Either learning and teaching innovation in the last fifty years has been so minimal as to fit into a fifteen-page article (with 4 pages of refs) or Griffith’s Rob Ellis has the skills to sum up five decades of increasing complexity succinctly. Happily, it appears to be the latter. The paper focuses exclusively on the discussion within this particular journal in this time, taking us from early calls for research into HE learning and teaching to be undertaken to the inevitable discussion of the pandemic response. It offers a rich overview of HE history.

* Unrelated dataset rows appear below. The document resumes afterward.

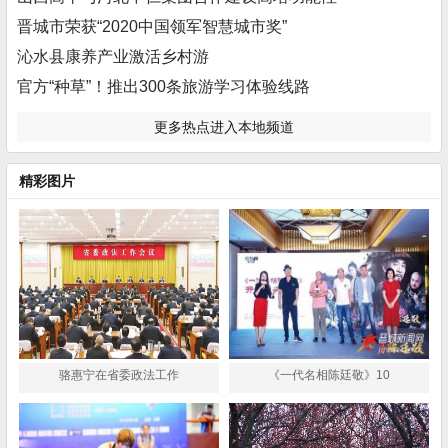
晋城市荣获“2020中国领军智慧城市奖”
沁水县康养产业激活乡村游
官方“种草”！推出300条旅游学习体验线路
更多热点进入本地频道
精彩图片
骆惠宁在省委政法工作
《一代名相陈廷敬》10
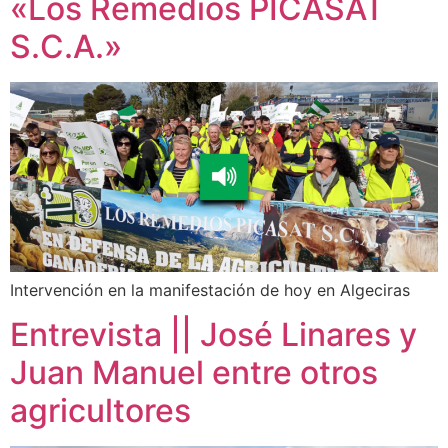
«Los Remedios PICASAT
S.C.A.»
Intervención en la manifestación de hoy en Algeciras
Entrevista || José Linares y
Juan Manuel entre otros
agricultores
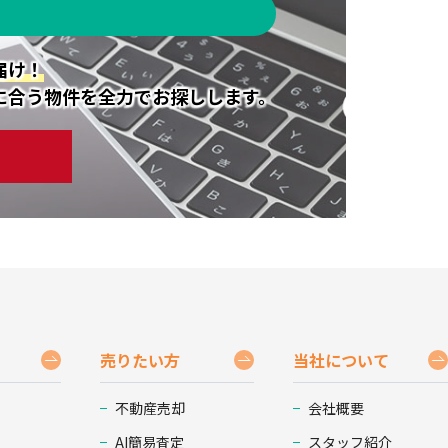
届け！
に合う物件を全力でお探しします。
売りたい方
当社について
不動産売却
会社概要
AI簡易査定
スタッフ紹介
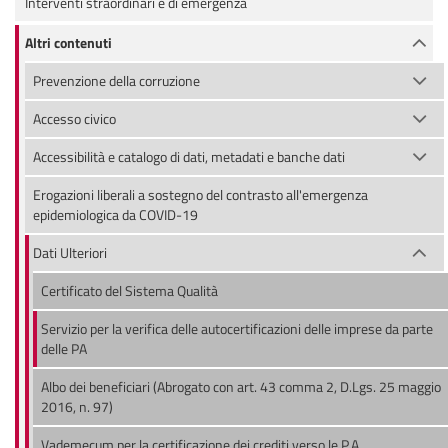
Interventi straordinari e di emergenza
Altri contenuti
Prevenzione della corruzione
Accesso civico
Accessibilità e catalogo di dati, metadati e banche dati
Erogazioni liberali a sostegno del contrasto all'emergenza
epidemiologica da COVID-19
Dati Ulteriori
Certificato del Sistema Qualità
Servizio per la verifica delle autocertificazioni delle imprese da parte
delle PA
Albo dei beneficiari (Abrogato con art. 43 comma 2, D.Lgs. 25 maggio
2016, n. 97)
Vademecum per la certificazione dei crediti verso le P.A.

Moving to Mastodon from Steve Fenton
Now that his Muskiness has officially taken over Twitter, many of my online colleagues are looking around warily for what this might mean for our favourite online space. Having been a twit for 11 years, it would be a hard ship to abandon, so, for now, I’m just watching with interest. I know more than a few people are exploring Mastodon, the peace, love and mung beans alternative option. This article offers some useful advice for those considering the change. I also found this handy tool for re-following your Twitter friends, as long as they put their new username in their Twitter bio.
Where there are large education conferences you will inevitably find people with things to sell. The US based Educause conference easily fits into this category. This clever piece of data analysis examines the amount of floor space taken up in the vendor hall by businesses in a range of categories to map broader trends in the sector. Among these we see conferencing tools, general consultancies, customer relationship management systems and general hardware sellers in the ascendent and LMS providers taking 1/7th the space they did a decade ago.
Slowroads from anslo
This is more something for a moment of zen than anything. Slowroads is a simple driving simulator – that looks a lot like a Tesla – taking you through picturesque procedurally generated landscapes in your web browser. You can drive yourself or just set auto-pilot and zone out for a little.